Nakia Jenkins

No. 2
- Position: Wide receiver

Personal information
- Born: June 29, 1975 (age 51) Alta Loma, California, U.S.
- Listed height: 6 ft 0 in (1.83 m)
- Listed weight: 220 lb (100 kg)

Career information
- High school: Belle Glade (FL) Central
- College: Utah State
- NFL draft: 1998 (undrafted)

Career history

Playing
- New York Jets (1998)*; Jacksonville Jaguars (1999)*; Las Vegas Outlaws (2001); Toronto Phantoms (2002); Grand Rapids Rampage (2004);
- * Offseason or practice squad member only

Coaching
- Miami Vice Squad (2007);

Career AFL statistics
- Receptions: 9
- Receiving yards: 104
- Receiving TDs: 1
- Tackles: 4
- Fumble Recoveries: 1
- Stats at ArenaFan.com

= Nakia Jenkins =

American football player and coach (born 1975)

Nakia Antwan Jenkins (born June 29, 1975) is an American former professional football player and coach.

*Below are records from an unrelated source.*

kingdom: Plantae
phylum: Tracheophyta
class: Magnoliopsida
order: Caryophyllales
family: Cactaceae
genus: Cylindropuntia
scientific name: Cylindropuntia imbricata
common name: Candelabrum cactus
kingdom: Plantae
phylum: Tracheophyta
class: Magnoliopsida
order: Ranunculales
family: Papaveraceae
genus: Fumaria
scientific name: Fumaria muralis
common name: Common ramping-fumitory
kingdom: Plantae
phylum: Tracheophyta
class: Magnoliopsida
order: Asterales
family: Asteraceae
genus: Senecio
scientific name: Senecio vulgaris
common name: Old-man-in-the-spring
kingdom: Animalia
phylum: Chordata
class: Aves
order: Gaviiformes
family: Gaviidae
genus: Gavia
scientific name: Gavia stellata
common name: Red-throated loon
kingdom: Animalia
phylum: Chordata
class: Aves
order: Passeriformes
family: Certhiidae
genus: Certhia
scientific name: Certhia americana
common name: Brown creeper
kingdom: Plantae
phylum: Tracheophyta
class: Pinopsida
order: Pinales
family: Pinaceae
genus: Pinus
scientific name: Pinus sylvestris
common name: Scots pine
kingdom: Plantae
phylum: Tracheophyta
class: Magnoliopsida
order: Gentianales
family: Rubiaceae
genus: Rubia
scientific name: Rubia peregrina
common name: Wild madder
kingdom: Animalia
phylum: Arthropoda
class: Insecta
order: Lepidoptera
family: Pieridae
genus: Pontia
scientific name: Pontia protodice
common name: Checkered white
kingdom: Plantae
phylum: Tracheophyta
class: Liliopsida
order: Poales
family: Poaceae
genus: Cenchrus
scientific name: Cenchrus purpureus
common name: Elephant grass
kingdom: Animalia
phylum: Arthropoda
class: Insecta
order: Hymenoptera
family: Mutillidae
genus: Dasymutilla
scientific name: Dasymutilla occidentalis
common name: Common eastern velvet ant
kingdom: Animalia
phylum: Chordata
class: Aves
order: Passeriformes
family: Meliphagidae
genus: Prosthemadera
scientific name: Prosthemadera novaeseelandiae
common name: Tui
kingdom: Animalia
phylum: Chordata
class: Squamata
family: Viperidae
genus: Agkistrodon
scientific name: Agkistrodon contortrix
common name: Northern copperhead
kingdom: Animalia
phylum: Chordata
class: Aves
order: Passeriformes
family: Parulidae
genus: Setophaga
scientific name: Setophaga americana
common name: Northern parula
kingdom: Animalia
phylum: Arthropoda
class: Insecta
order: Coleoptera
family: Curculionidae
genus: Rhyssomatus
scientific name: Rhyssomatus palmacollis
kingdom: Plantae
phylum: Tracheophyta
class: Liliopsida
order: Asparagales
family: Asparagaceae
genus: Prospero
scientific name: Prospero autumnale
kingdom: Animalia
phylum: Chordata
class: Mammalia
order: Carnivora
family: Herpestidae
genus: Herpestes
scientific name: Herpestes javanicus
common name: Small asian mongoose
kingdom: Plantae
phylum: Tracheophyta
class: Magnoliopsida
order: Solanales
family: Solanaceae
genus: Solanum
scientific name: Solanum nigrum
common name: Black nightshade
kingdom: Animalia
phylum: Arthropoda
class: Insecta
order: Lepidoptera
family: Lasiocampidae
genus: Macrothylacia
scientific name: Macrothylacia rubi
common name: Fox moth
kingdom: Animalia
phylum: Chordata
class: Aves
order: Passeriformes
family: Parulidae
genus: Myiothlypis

He played college football for the Utah State Aggies.

==High school==
Nakia attended Glades Central High School in Belle Glade, Florida. He was a teammate of Fred Taylor and Reidel Anthony. He played for the school band his freshman and sophomore year.

==College career==
He was named first-team All-Foothill Conference during the 1994 and 1995 season at Chaffey Junior College. He transferred to Utah State where he played with quarterback Matthew Sauk under head coach John L. Smith.

==Professional career==
Jenkins went undrafted in the 1998 NFL draft. He was signed as an undrafted free agent by the New York Jets. He was waived during training camp. In 1999 Nakia signed with the Jacksonville Jaguars, he was again released during training camp. In 2000, Jenkins was selected by the Las Vegas Outlaws of the defunct XFL.In 2002, Jenkins was signed by the Toronto Phantoms of the Arena Football League. In 2004, he played for the Grand Rapids Rampage. In 2007, Jenkins was named head coach of Miami Vice Squad of the National Indoor Football League.